In my view, parts of the failure of Africa and other liberated colonies in the fifties can be blamed on the political division of the cold war. In a novel like The Quiet American, by Greene, and also some others, you can see that what should have been recognized by everyone as legitimate nationalist aspirations, was reinterpreted and sabotaged by big power politicians. Nkrumah, Allende, Lmumba, Ho Chi Mihn etc, could they not have been portrayed otherwise in a more peaceful political climate? Some of them were not evil, quite far from it? Not initially at least?
I also think that we have a wrong view of what corruption at a lower level really is in Africa. When a policeman, a teacher or a minor official cannot feed his family on his salary, can you really blame him for using the few methods he has to get food on the table? Those with jobs (remember the unemployment rate in some of these countries?) also feed a huge extended family, so a lot depends on the few breadwinners. Start at the top, those channeling billions to off shore accounts. Those billions could have helped many.
I have a Nigerian friend online. We once talked about the availability of social statistics in Nigeria. He claimed there would be very little. I disagreed. I told him Nigeria is a wealthy country, and that the government would dispatch a fleet of limousines to drive all over the country and count the poor.
@samuel Arthur, by this statement, "I'm looking at the relationship between silence and corruption and how these are used to marginalize the Other," I think you mean the inability of the masses to raise their voices against corrupt leaders. Well, the instrument of silence can sometimes be used as a veritable weapon of re-silencing even the few agitators who attempt speak truth to power. In this case, leaders/the political class often deploy silence as a tool of frustrating the demands of the masses (silence by ignoring their agitation(s) or simply by death).
There seems to be a whole lot of issues, depending on the fictional work that you have chosen to analyze.

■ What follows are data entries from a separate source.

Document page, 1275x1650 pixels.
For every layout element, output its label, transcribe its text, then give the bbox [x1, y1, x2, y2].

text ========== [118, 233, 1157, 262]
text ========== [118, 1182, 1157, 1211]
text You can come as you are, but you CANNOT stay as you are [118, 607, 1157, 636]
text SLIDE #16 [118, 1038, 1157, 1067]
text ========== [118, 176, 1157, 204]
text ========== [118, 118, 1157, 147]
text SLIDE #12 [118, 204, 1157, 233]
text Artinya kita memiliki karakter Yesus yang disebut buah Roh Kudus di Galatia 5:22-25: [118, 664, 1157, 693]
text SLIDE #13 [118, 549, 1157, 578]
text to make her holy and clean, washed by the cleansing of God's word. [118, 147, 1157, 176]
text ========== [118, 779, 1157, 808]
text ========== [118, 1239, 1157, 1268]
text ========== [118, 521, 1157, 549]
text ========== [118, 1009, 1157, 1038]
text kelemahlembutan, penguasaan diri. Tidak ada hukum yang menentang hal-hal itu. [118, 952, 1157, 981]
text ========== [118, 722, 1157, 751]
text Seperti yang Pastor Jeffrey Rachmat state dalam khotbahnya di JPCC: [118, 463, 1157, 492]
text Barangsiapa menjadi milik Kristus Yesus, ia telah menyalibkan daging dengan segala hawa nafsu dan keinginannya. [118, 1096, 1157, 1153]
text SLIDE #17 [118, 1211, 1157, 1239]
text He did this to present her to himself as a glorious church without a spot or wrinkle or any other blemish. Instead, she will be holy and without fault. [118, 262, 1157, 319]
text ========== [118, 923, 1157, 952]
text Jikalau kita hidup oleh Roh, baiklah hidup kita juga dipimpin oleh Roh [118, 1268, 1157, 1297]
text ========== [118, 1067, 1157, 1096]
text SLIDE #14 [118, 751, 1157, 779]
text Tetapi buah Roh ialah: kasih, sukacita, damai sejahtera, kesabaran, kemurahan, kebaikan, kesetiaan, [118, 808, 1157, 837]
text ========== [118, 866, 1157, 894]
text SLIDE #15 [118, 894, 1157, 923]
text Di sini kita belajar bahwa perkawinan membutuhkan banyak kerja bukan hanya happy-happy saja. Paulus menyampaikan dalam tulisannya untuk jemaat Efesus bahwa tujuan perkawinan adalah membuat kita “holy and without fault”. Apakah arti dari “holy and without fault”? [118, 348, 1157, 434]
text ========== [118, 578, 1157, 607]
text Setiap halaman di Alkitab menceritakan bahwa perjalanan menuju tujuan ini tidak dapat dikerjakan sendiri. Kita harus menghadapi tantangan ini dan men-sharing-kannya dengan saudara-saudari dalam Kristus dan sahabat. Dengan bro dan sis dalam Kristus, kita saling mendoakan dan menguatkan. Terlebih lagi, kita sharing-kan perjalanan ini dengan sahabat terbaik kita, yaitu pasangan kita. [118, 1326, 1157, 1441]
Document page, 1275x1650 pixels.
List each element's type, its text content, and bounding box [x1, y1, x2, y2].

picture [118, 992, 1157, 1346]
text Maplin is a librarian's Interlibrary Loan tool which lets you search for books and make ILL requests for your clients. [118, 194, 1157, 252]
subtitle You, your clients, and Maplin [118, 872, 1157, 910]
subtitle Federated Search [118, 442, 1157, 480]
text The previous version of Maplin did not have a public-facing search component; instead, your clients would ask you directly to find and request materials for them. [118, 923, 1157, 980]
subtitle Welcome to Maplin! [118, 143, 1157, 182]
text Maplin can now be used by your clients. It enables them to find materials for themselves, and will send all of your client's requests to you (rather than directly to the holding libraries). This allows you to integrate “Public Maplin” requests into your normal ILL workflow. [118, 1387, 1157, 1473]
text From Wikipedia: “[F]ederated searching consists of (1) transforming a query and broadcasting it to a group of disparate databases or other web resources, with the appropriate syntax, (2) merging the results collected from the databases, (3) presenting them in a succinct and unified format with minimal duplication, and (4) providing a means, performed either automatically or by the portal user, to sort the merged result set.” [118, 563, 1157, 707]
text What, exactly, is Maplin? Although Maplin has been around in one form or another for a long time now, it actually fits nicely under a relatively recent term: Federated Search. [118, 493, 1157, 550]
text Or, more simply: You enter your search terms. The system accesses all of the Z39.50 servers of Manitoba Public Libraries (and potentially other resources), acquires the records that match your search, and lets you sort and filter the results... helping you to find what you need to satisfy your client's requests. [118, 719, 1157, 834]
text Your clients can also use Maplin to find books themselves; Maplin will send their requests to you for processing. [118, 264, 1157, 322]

@Clara Osuji, thank you very much for the answer. Im actually looking at that and also how leaders are able to bring disunity within labour groups which may be demonstrating or threatening demonstration or strike action. The different corrupt strategies which are used in "silencing" and marginalizing such groups
Well, silence is quite a broad scope on critical discourse. It is an area of immense conversation in the home (domestic silence),
work place (occupational silence), society (cultural silence), etc. See Ephratt, M. (2008). The Functions of Silence. Journal of Pragmatics, 40, pp. 1909–1938. Ephratt, M. (2012). “‘We try harder’ – Silence and Grice’s cooperative principle, maxims and implicatures”. Language and Communication 32. 62–79.
Gurevitch, Z. (2001). “Dialectical dialogue: The struggle for speech, repressive silence, and the shift to multiplicity”. British Journal of Sociology 52(1). 87–104. Jaworski, A. (1993). The power of silence: Social and pragmatic perspectives. Newbury Park, CA: Sage Johannesen, R. L. (1974). The function of silence: A plea for communication research. Western Speech, 38, 25-35. Kurzon, D. (2007). Towards a typology of silence. Journal of Pragmatics, 39, 16731688.
For all of these works, silence is constitutive of inexpressible speech, power unbalance, absence of speech as a result of powerlessness, hegemony, supreme authority, etc.
Coming to politico-geographic spheres, silence and corruption are in ambivalence. There's gagging to loot. There's keeping mute to operate unhindered. And there's silence to see and abnormal behaviour as though it were normal. Corruption is related to cheating, embezzlement, hoarding, manipulation, mischief etc. Silence under such acts reflects powerlessness to change the deed. Silence may also suggest shielding the wrong deed as an accomplice.
So, for most postcolonial writings, so long as silence in politics exists, run a rather subtle commentary on its relationship with corruption. You may infer from the references given above for a better under understanding.